A conceptual artist working in Shanghai, Xu is known for ambiguous and occasionally controversial projects and gestures that may appear, depending on the viewer’s vantage point, playful or profound—or both. Or, possibly, neither. In 2009 he founded a company, MadeIn. The company has produced artworks, exhibitions, and publications, and in 2013 launched the “brand” xu zhen®—to which most, if not all, of Xu’s output since then has been attributed. Xu often works in series, creating what may be described as product lines of artworks, which are manufactured over the course of years. Among his most famous series are “Eternity” and “Evolution,” comprising works (mostly bizarre, beautiful sculptures, though occasionally paintings) that fuse iconic art pieces from Eastern and Western traditions. The show presented three nearly identical “Eternity” works from 2016 featuring a statue of a heavenly guardian from the Buddhist tradition holding up a bronze rendition of Brancusi’s egg-shaped head sculpture Sleeping Muse. Also on view was a 2016 “Evolution” piece in which a statue of a court lady from Imperial China wears an African mask. As is characteristic of Xu’s practice, the “Eternity” and “Evolution” works can be read in multiple ways—as gentle critiques of cultural appropriation and the commodification of art, for instance, or as celebrations of the cultural exchange occurring in today’s globalized world.
Movement Field itself was only the latest entry in a series of works; other versions, presumably referring to other protests, have appeared at venues in China and Europe. One might see these installations as allowing viewers to reenact the movement of marches and to some extent connect with the spirit of protest, or—in another valid interpretation—as ignoring the specific circumstances of each historic event and reducing the reasons for and emotions behind the actual demonstrations to geometric abstractions. The works maintain a certain aloofness—the perfect strategy for enticing the audience and deflecting criticism.

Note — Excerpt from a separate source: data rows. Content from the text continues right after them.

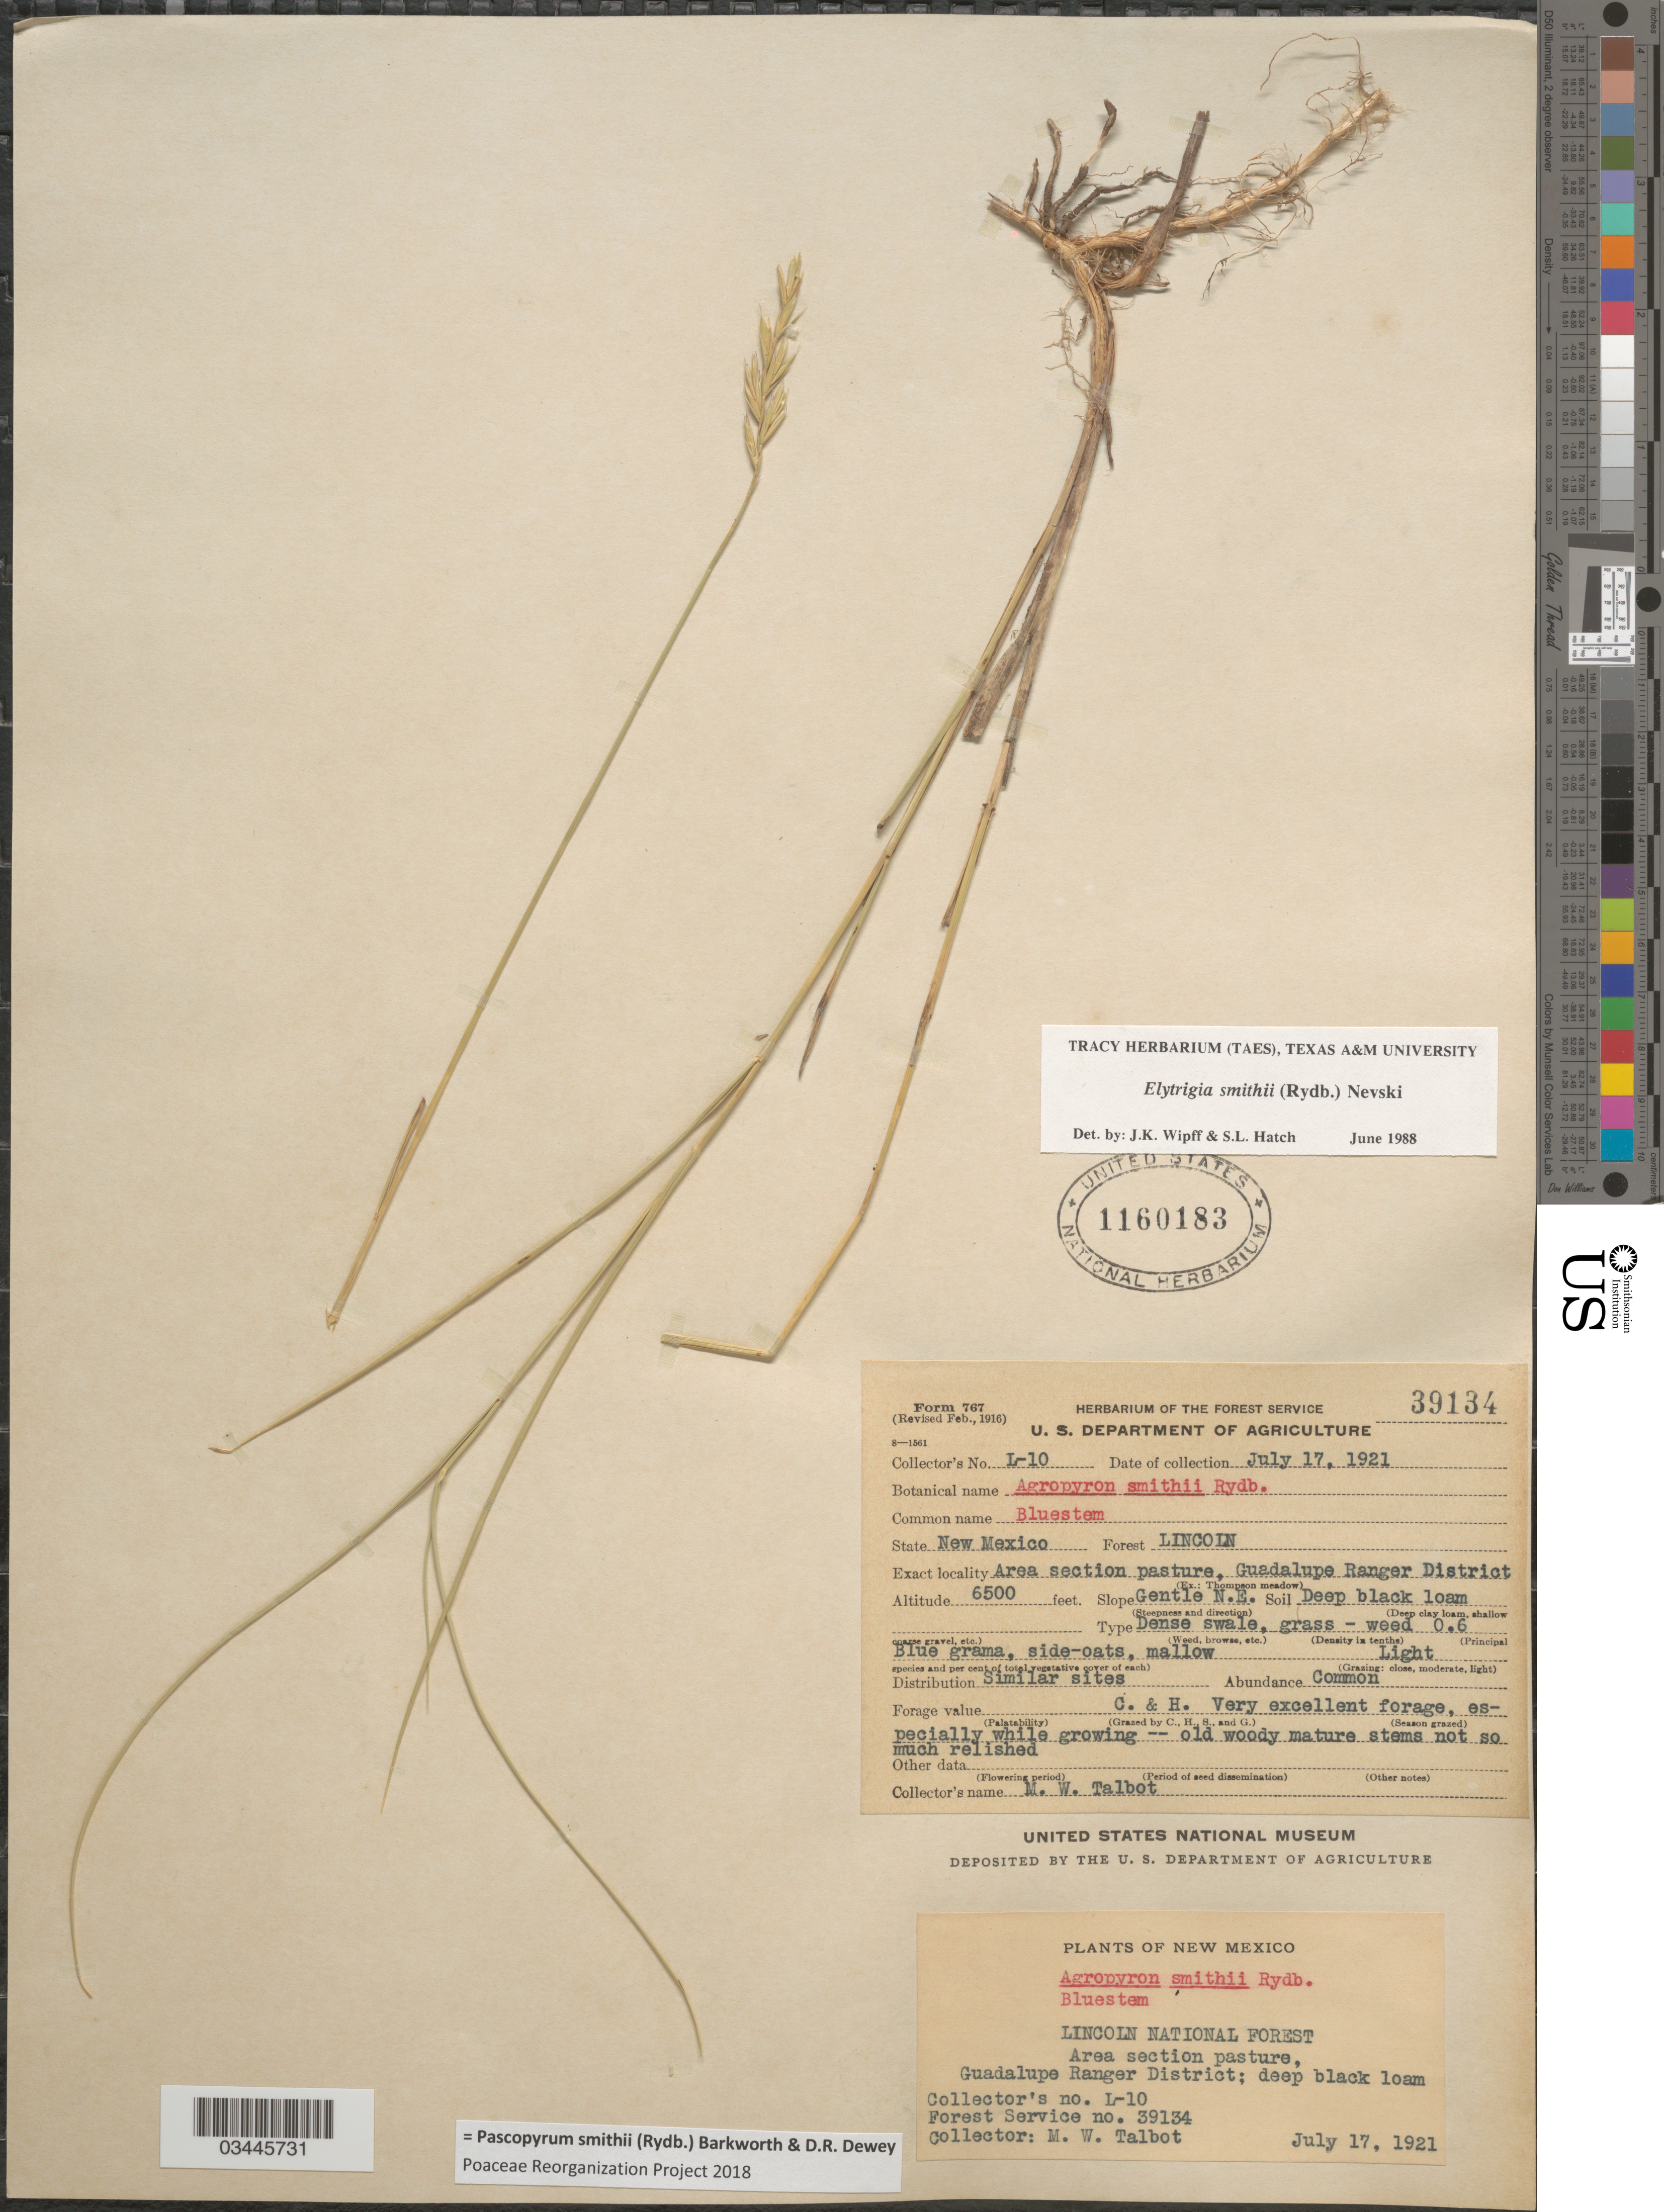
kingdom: Plantae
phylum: Tracheophyta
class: Liliopsida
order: Poales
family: Poaceae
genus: Pascopyrum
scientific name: Pascopyrum smithii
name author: (Rydb.) Barkworth & Dewey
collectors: M. Talbot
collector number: L-10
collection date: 1921-07-17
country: United States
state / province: New Mexico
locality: Forest Lincoln. Area section pasture, Guadalupe Ranger District.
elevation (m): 1981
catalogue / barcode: US 1160183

It is hard to say whether this strategy owes entirely to the Pop art sensibility, or whether it is largely a result of the political situation in China, where dissent is rigorously suppressed. Many Chinese artists have developed codes for addressing issues they cannot discuss openly without endangering themselves. Such codes, however, do not necessarily translate when the works cross national borders. In the United States today, Xu’s elegant “Movement Fields” risk seeming dismissive rather than evocative, as protest marches, along with the feelings of resentment and anger that cause them, become more central to everyday reality. Yet one wouldn’t be surprised if Xu Zhen, a successful brand as well as a perceptive artist, exported a more culturally attuned art product soon enough.